We have previously shown that poor immune reconstitution of patients on cART is strongly correlated with persistent T-cell activation rather than with thymus dysfunction [28]. Residual virus replication despite cART could be one of the drivers of persistent T-cell activation. We therefore assessed the association between residual viremia and persistent T-cell activation in patients on cART with a sustained plasma virus load of <50 copies/ml. The level of residual viremia was correlated with the frequency of HLA-DR⁺ CD4⁺ T-cells (ρ = 0.41, P = 0.05) and of HLA-DR⁺ CD38⁺ CD8⁺ T-cells (ρ = 0.40, P = 0.06) (data not shown). As the residual viremia was greater in the poor immunological responders than it was in the good immunological responders, we then investigated the relationship between residual viremia and T-cell activation in the two groups separately. The level of residual viremia was significantly correlated with the frequency of activated CD4⁺ T-cells (ρ = 0.71, P<0.05) in the poor immunological responders (Fig. 5C), but not in the good immunological responders (ρ = -0.26, P = 0.38) (Fig. 5D). Similarly, the level of residual viremia was significantly correlated with the frequency of activated CD8⁺ T-cells in the poor immunological responders (ρ = 0.71, P<0.05), but not in the good immunological responders (ρ = −0.12, P = 0.70) (data not shown). These results suggest that low-level HIV-1 viremia may contribute to persistent T-cell activation and poor immune reconstitution despite cART.

Discussion

We have investigated the residual replication of HIV-1 in 23 patients that were receiving sustained effective cART for a median duration of seven years. Residual plasma virus below 50 copies per ml was detected in 8 of 10 patients with poor CD4⁺ T-cell reconstitution in response to cART, and in only 5 of 13 patients with good CD4⁺ T-cell reconstitution. This confirms previous reports [1]–[7] that low-level virus production can continue in patients despite their being on long-term effective cART. Our results further suggest that this residual viremia could have a significant impact on the immunological parameters of some patients on sustained effective cART.

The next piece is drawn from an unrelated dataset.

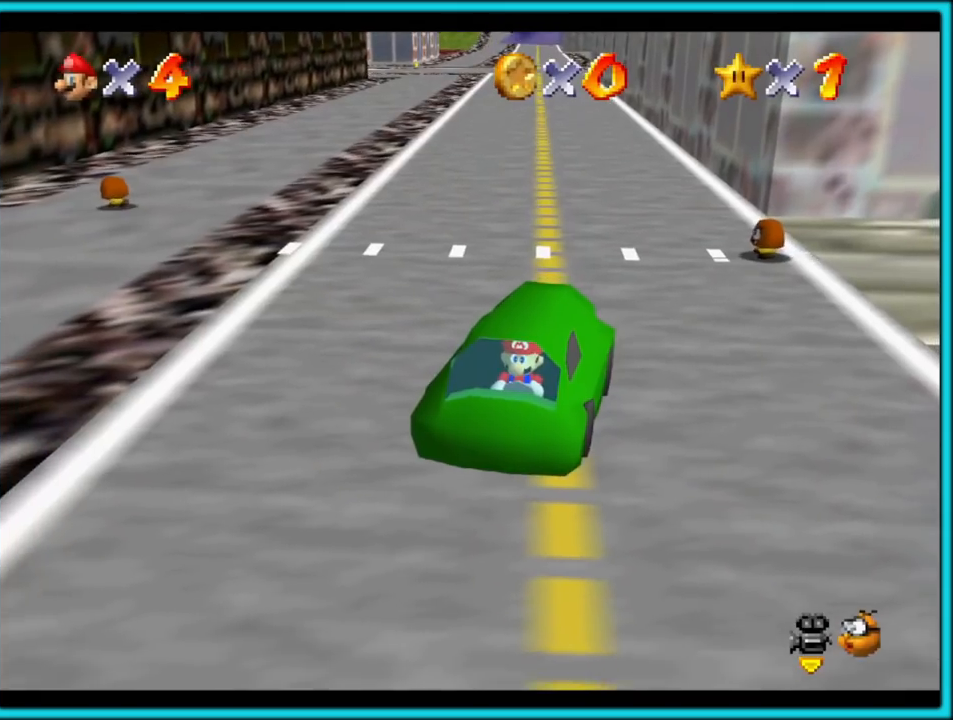
{"buttons": [], "left_stick": "right", "button_events": []}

One important issue for assessing virus populations based on PCR products is the use of a sufficient number of templates. To limit resampling bias in this study, we ultracentrifuged 6 ml of plasma to characterize the residual plasma viremia. As the levels of residual HIV-1 RNA detected in the plasma ranged from 2.5 to 29.7 copies/ml,we can thus estimate that 15 to 180 copies of HIV-1 were subjected to V3 env PCR in these patients. Moreover, there was significant genetic diversity in the residual viruses found in the plasma of some patients, despite their residual viremia being rather low. In contrast, there was little genetic diversity in the residual viruses found in the plasma of most patients despite their higher residual viremia. This finding of a homogenous virus population in the plasma of most of the patients on effective cART is in agreement with other reports. In a study designed to avoid PCR resampling using intensive sampling, Bailey et al. found a predominant plasma clone in most of the patients with treatment-induced viral loads below 50 copies/ml [1]. Indeed, despite wide diversity of HIV-1 sequences in resting CD4⁺ T-cells, they found that residual virus in plasma was dominated by a homogeneous population with identical pol and env sequences.

We investigated the cellular sources of the low-level viremia that persists during cART and found that the residual viruses in the plasma of most patients on long-term effective cART were phylogenetically similar to the viruses in their CD4⁺ T-cells, the major cellular reservoir of HIV-1. But, in agreement with others [1], [57], our results also suggest that the CD4⁺ T-cells are probably not the only source of the residual viruses in the plasma of some patients. Several reports have suggested that blood monocytes are one of the sources of the viruses in the plasma of patients on cART [32], [57]. However, we find that the viruses in the plasma and monocytes on cART are clearly different, suggesting that these cells were not the source of the residual plasma viruses. As both compartments are probably replenished by recently produced viruses, there could be at least two sources of residual virus in patients on effective cART. Circulating monocytes are thought to reflect recent infection because of their short half-life in the peripheral blood [36], [37]. But a stable latent infection of some of their bone marrow progenitors might challenge this view. However, despite some controversy, hematopoietic CD34⁺ stem cells do not appear to be frequently infected by HIV-1 in vivo [58]–[60]. By contrast, HIV-1 could infect further committed monocytic progenitors and contribute to the presence of HIV-1 DNA in circulating monocytes (reviewed in [61]). These committed hematopoietic progenitors have lost their self-renewal capacity and have a short half-life before terminally differentiating into blood monocytes [36], [37]. Hence, they cannot be a stable latent reservoir for HIV-1. While we cannot determine whether circulating monocytes have been infected in the bone marrow or after their release in the peripheral blood, they probably reflect recently produced viruses. A longitudinal study reported that the virus sequences found in blood monocytes continuously evolve faster during cART than the virus sequences found in the CD4⁺ T cell compartment, which is in favor of the labile status of the viruses found in circulating monocytes [34].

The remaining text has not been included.